### Your task
For the word "delle", copy every line of the material that includes it.

### The data

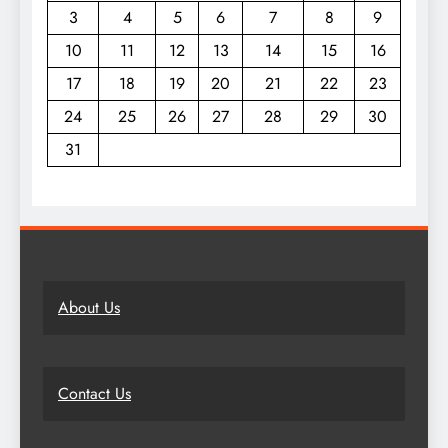
3
4
5
6
7
8
9
10
11
12
13
14
15
16
17
18
19
20
21
22
23
24
25
26
27
28
29
30
31
About Us
Contact Us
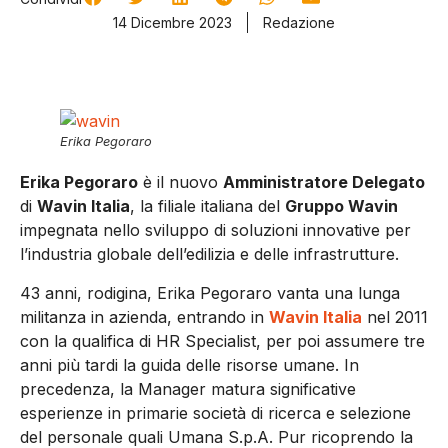
14 Dicembre 2023
Redazione
Erika Pegoraro
Erika Pegoraro
è il nuovo
Amministratore Delegato
di
Wavin Italia
, la filiale italiana del
Gruppo Wavin
impegnata nello sviluppo di soluzioni innovative per
l’industria globale dell’edilizia e delle infrastrutture.
43 anni, rodigina, Erika Pegoraro vanta una lunga
militanza in azienda, entrando in
Wavin Italia
nel 2011
con la qualifica di HR Specialist, per poi assumere tre
anni più tardi la guida delle risorse umane. In
precedenza, la Manager matura significative
esperienze in primarie società di ricerca e selezione
del personale quali Umana S.p.A. Pur ricoprendo la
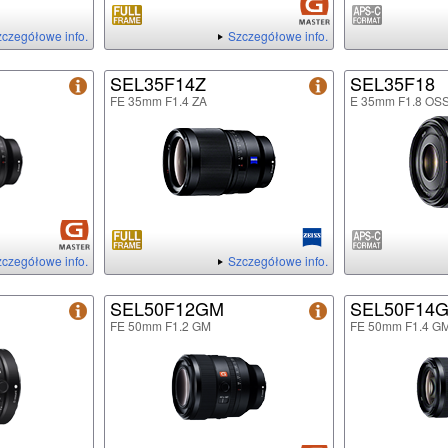
czegółowe info.
Szczegółowe info.
SEL35F14Z
SEL35F18
FE 35mm F1.4 ZA
E 35mm F1.8 OS
czegółowe info.
Szczegółowe info.
SEL50F12GM
SEL50F14
FE 50mm F1.2 GM
FE 50mm F1.4 G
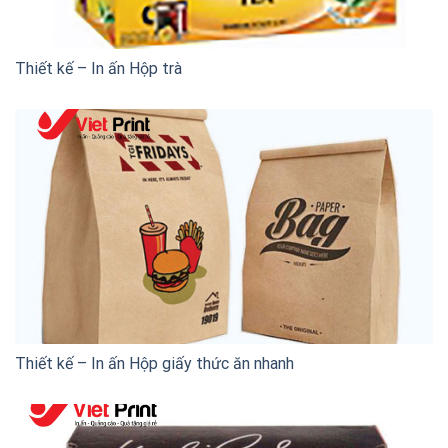
Thiết kế – In ấn Hộp trà
Thiết kế – In ấn Hộp giấy thức ăn nhanh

### Task output
l’industria globale dell’edilizia e delle infrastrutture.
anni più tardi la guida delle risorse umane. In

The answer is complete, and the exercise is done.